There are basic ideas that Shapiro relies upon that are flawed. He speaks of “tax expenditures” when dealing with exemptions, cuts, and other deductions in the tax code. This is indicative of an underlying assumption that the state is the primary owner of all property and has the right to determine who should get to keep it or not. He also simply assumes that inequality is fundamentally immoral, which he makes no effort to defend.
Despite these assumptions, the book does highlight problems that deserve common concern, even if the solutions differ from those that are likely to be successful in the long run. The fundamental problem is not that rich people have too much, but that the poor are significantly disadvantaged by their poverty. The poor are, in many cases, cut off from adequate (there will never be equal) opportunity to flourish merely because of their poverty.

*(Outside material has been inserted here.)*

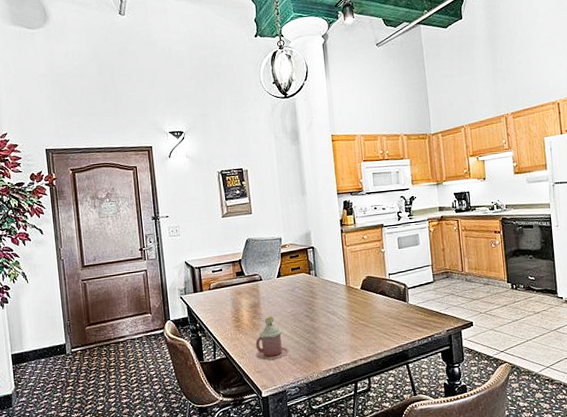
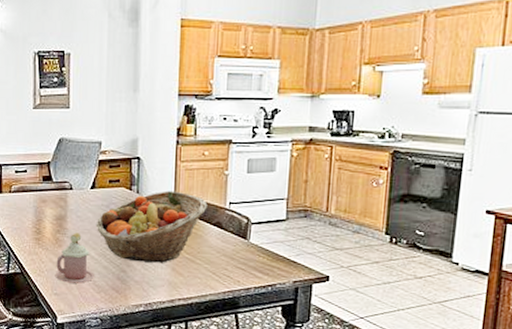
fruit basket: none [285,270,372,333] -> present [95,190,208,263]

That should raise concerns among people across the political spectrum. Some of the case studies that Shapiro highlights reflect the logical outcomes of choices made by the subjects of the study. There are several instances that his subjects made irrational decisions and reaped the whirlwind during the financial crisis. However, there are many more cases where circumstances beyond the control of the individual or family drove negative outcomes or closed doors.
Shapiro’s book emphasizes the ongoing changes in the job market, which should be a significant concern to us all. Upper and lower skill jobs are increasing in number while middle skill jobs are largely being outsourced or automated. This is creating a narrower window for people to climb the social ladder, as the gap between low and high skill often involves a significant capital investment for a college education. This represents a challenge our factory-style schools need to adapt to, but also one which lower income, lower funding districts will increasing have difficulty overcoming.

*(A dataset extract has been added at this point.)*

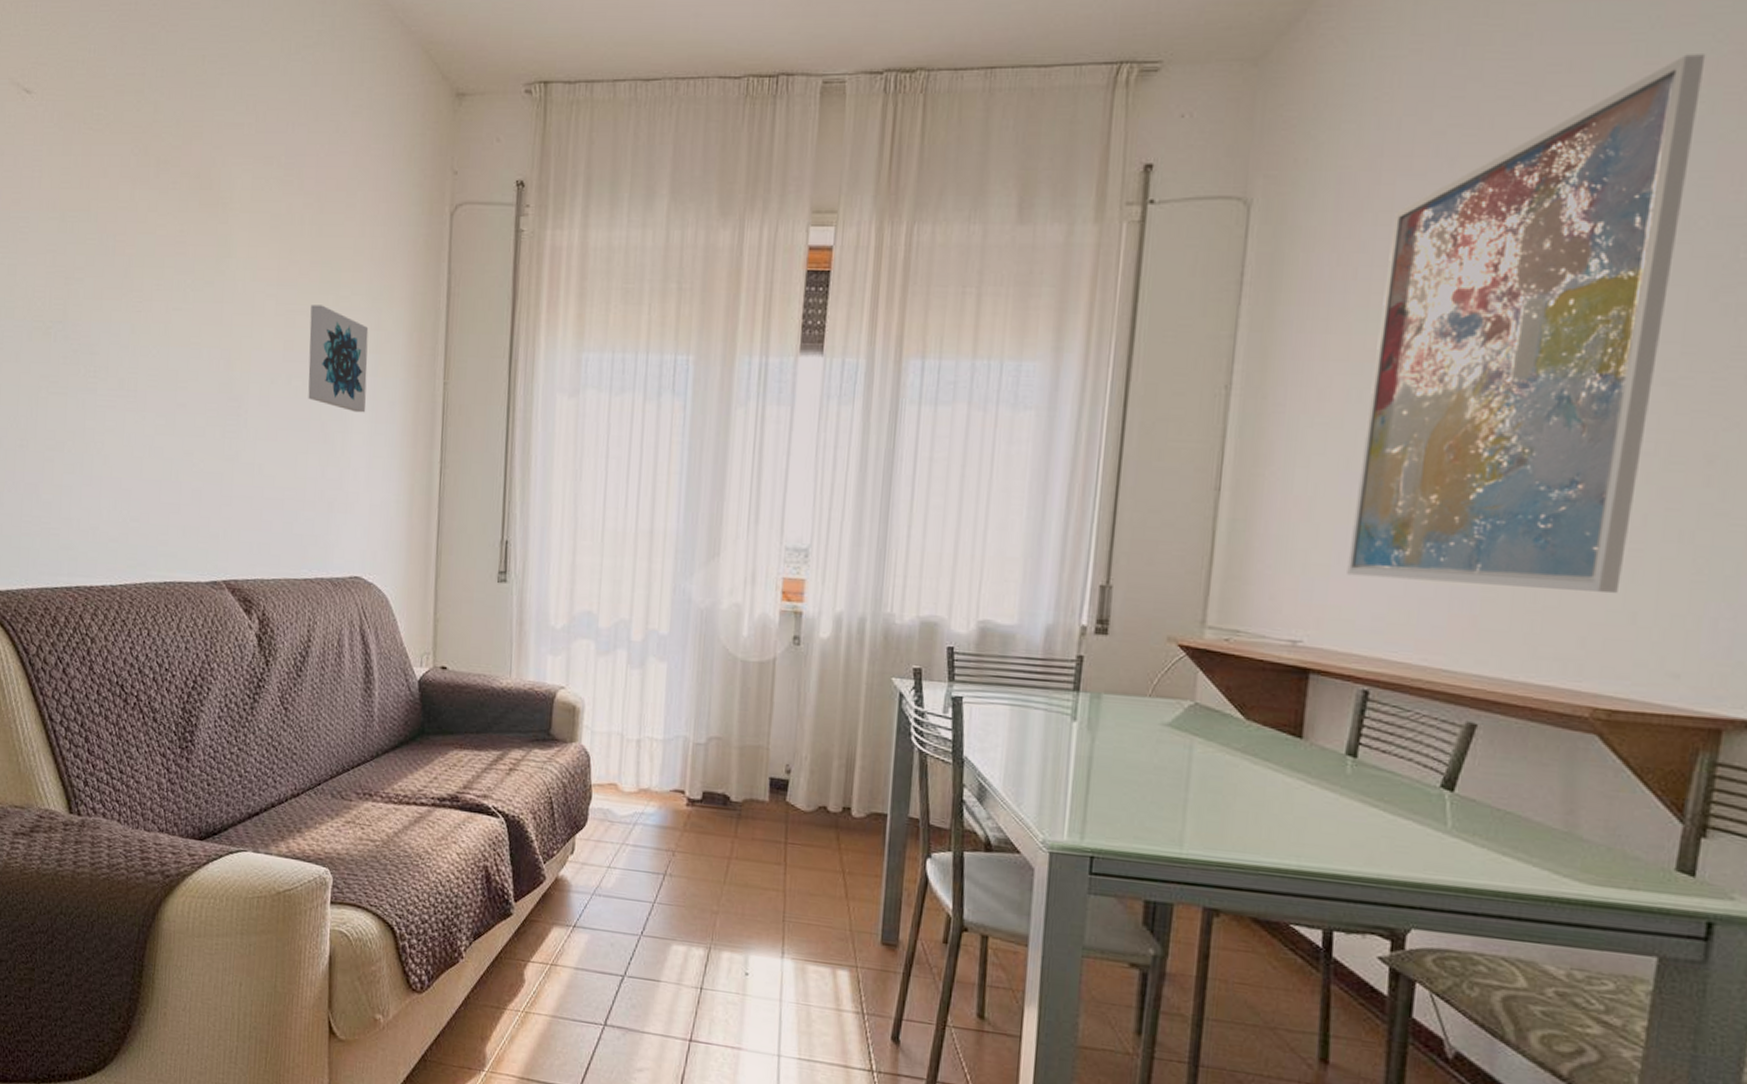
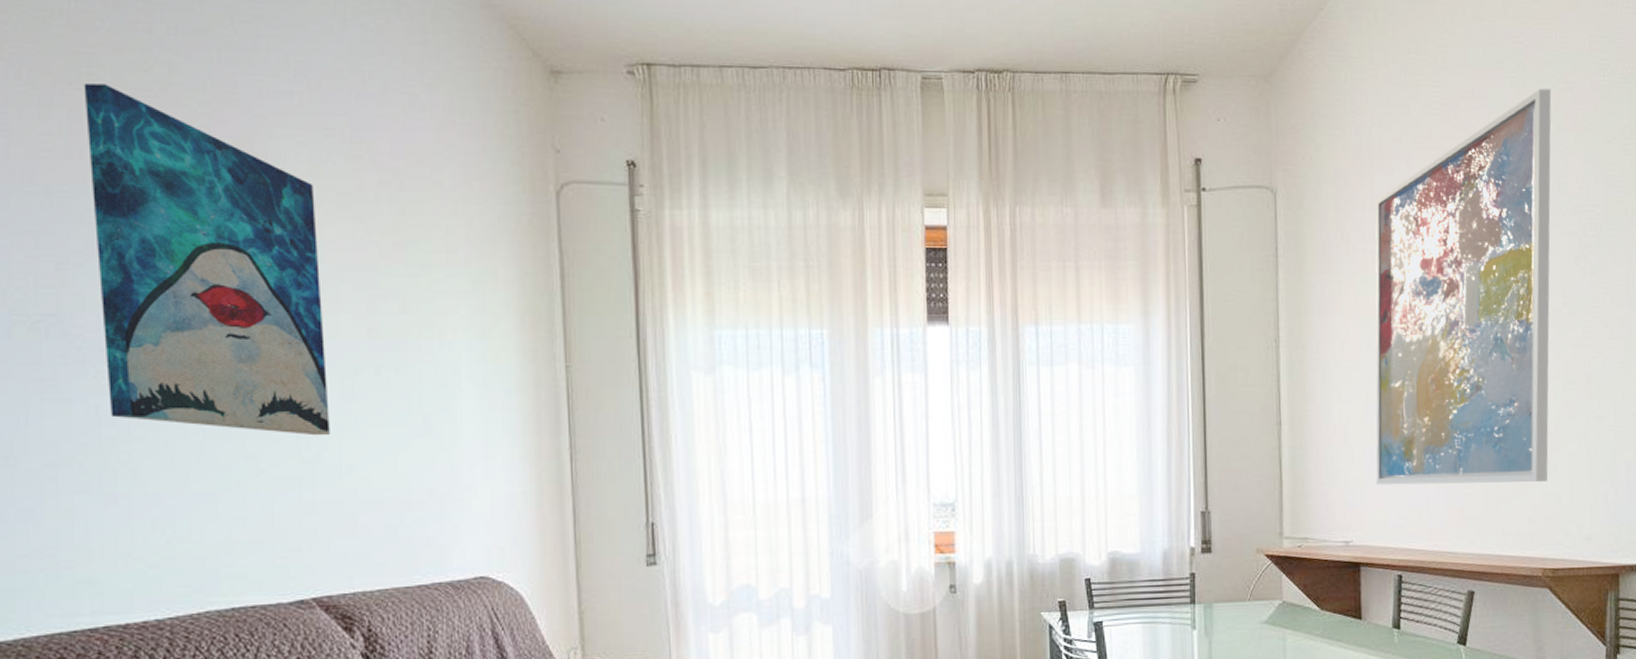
wall art: none [92,123,253,437] -> present [83,83,330,436]
wall art: present [308,305,369,413] -> none [398,288,477,402]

The data in this book is sound and points toward the need for meaningful action on the part of society to seek to increase opportunities for success for those on the bottom end of the financial spectrum and their children. Some of the means that Shapiro suggests to solve the dilemma are likely to lead to worse conditions and be financially unsustainable. For example, Shapiro argues for the creation of make-work jobs by the government designed to inspire full employment. He also argues for increasing the already often unsustainable defined benefit pension plans, like those offered by many municipalities. Additionally, increasing the ability for unions to force people to join is a proposed solution. This assumes that unions always use their dues well, represent the interests of their members effectively, and facilitate authentic human flourishing. In short, many of Shapiro’s suggestions are more likely to exacerbate the negative attributes of our present economy, though they are well-intentioned.
Although the solutions are questionable, Shapiro reveals are real societal problems that need to be addressed. These are just the sorts of issues Ben Sasse was attempting to address in his recent book, The Vanishing American Adult. This conversation needs to continue as we work together across political lines to address the significant problem of the dissociative impact of poverty in our society.